==== MATERIALS PROVIDED ====
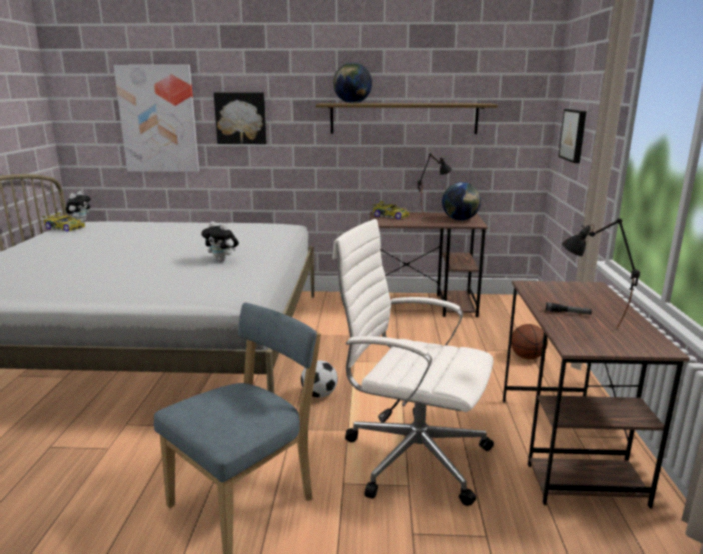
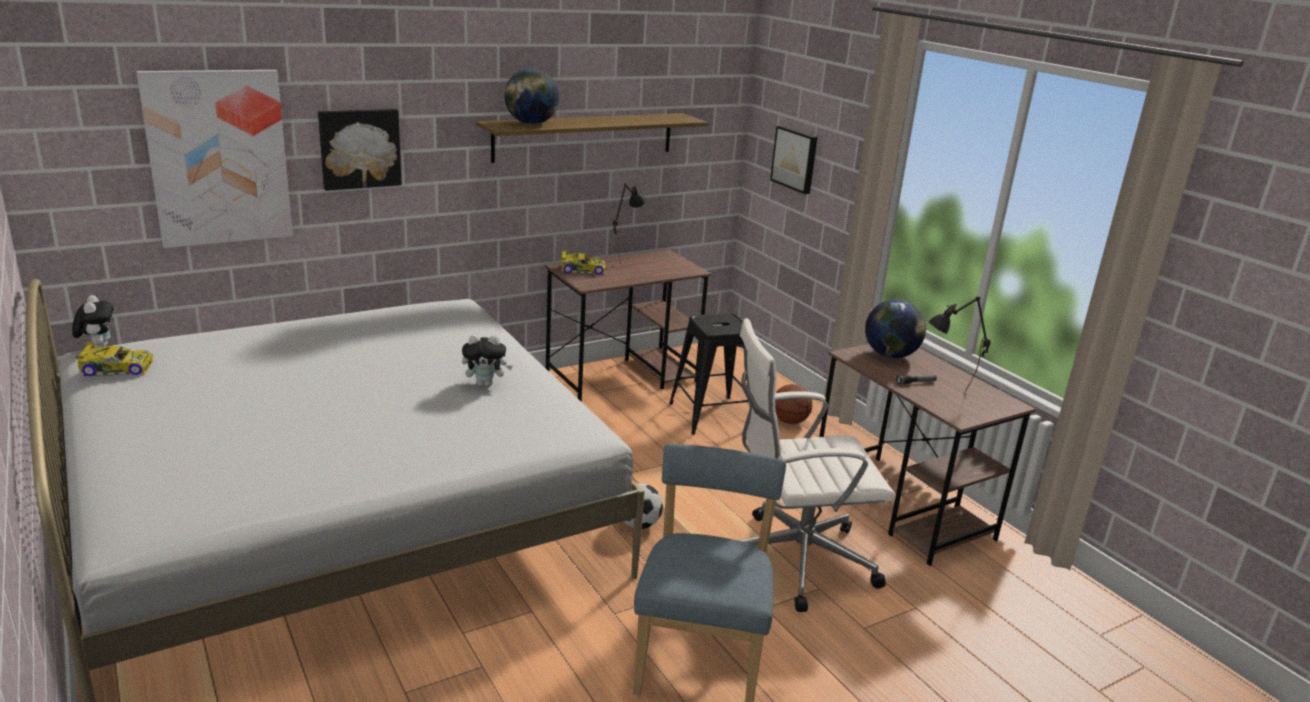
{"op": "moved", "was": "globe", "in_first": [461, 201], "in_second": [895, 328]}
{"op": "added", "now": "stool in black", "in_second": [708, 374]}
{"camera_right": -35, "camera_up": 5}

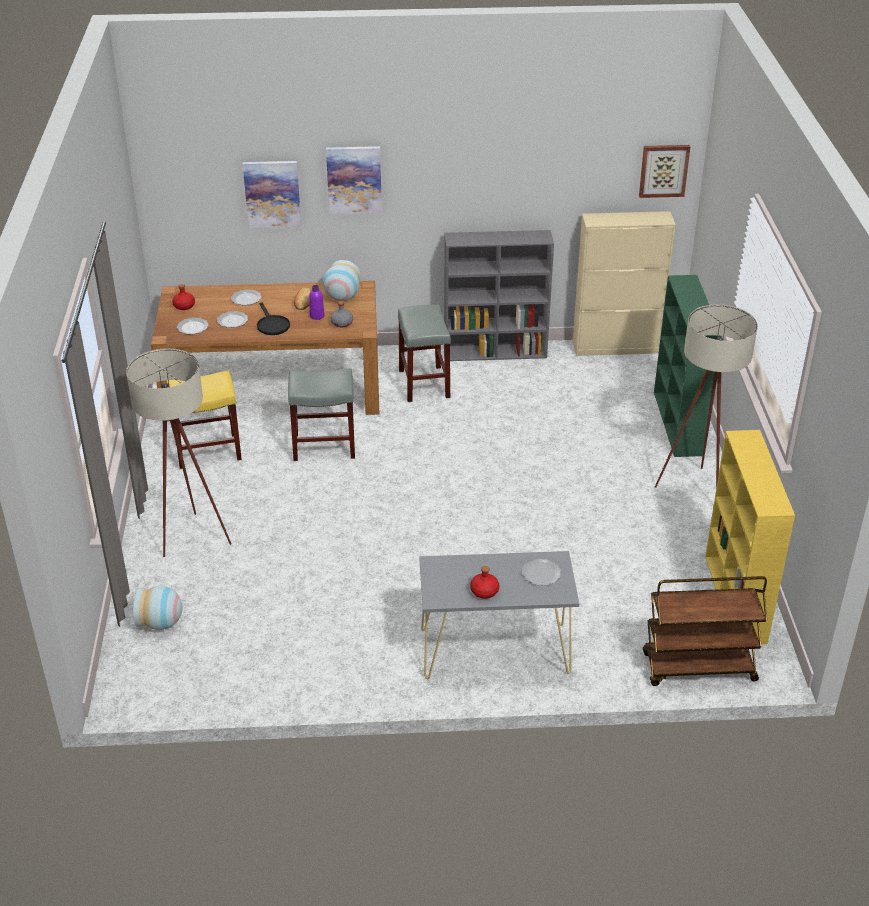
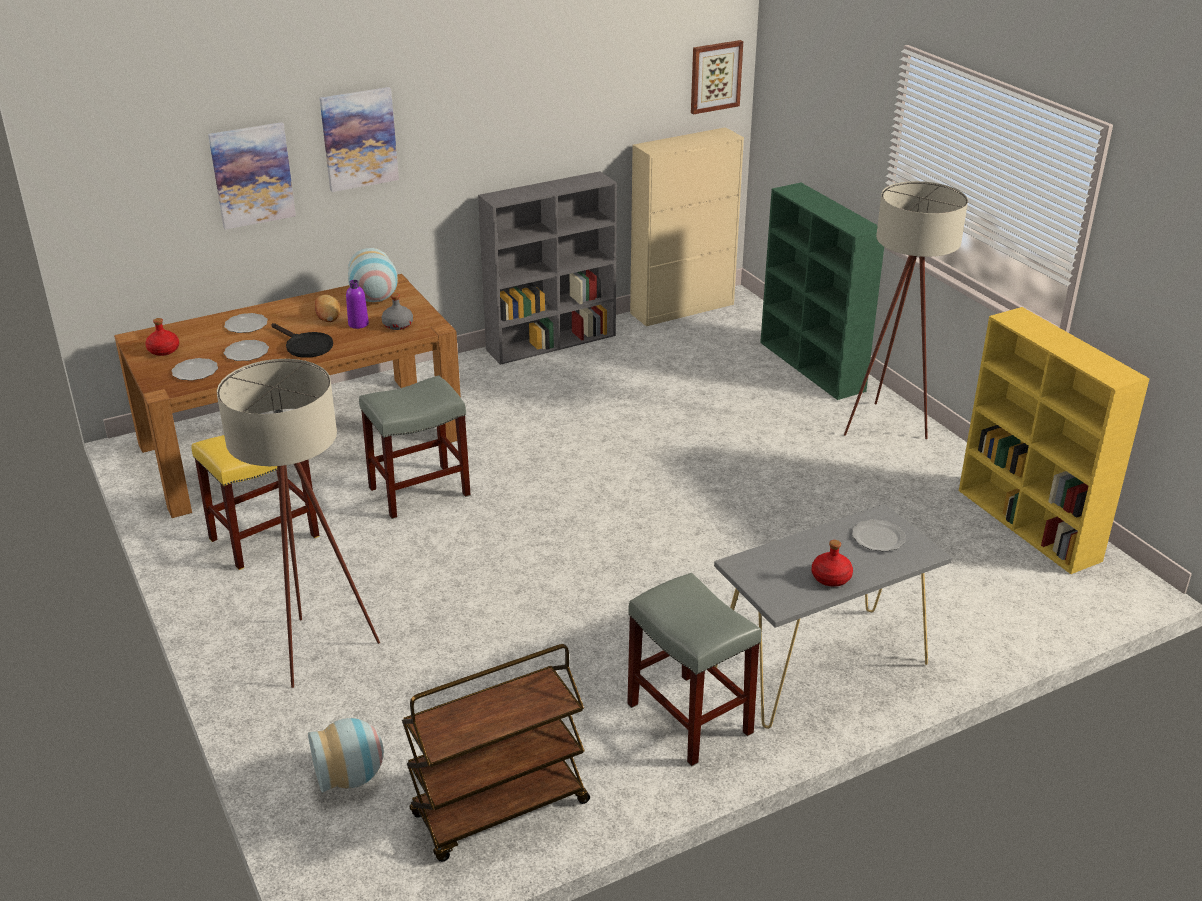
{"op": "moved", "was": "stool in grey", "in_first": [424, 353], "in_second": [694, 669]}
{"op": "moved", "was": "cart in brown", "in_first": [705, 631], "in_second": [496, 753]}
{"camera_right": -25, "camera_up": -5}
====
ACTION ITEM ::
Quote every record above exactly, omitting any pictures they contain.

RESULT ::
{"op": "moved", "was": "globe", "in_first": [461, 201], "in_second": [895, 328]}
{"op": "added", "now": "stool in black", "in_second": [708, 374]}
{"camera_right": -35, "camera_up": 5}

{"op": "moved", "was": "stool in grey", "in_first": [424, 353], "in_second": [694, 669]}
{"op": "moved", "was": "cart in brown", "in_first": [705, 631], "in_second": [496, 753]}
{"camera_right": -25, "camera_up": -5}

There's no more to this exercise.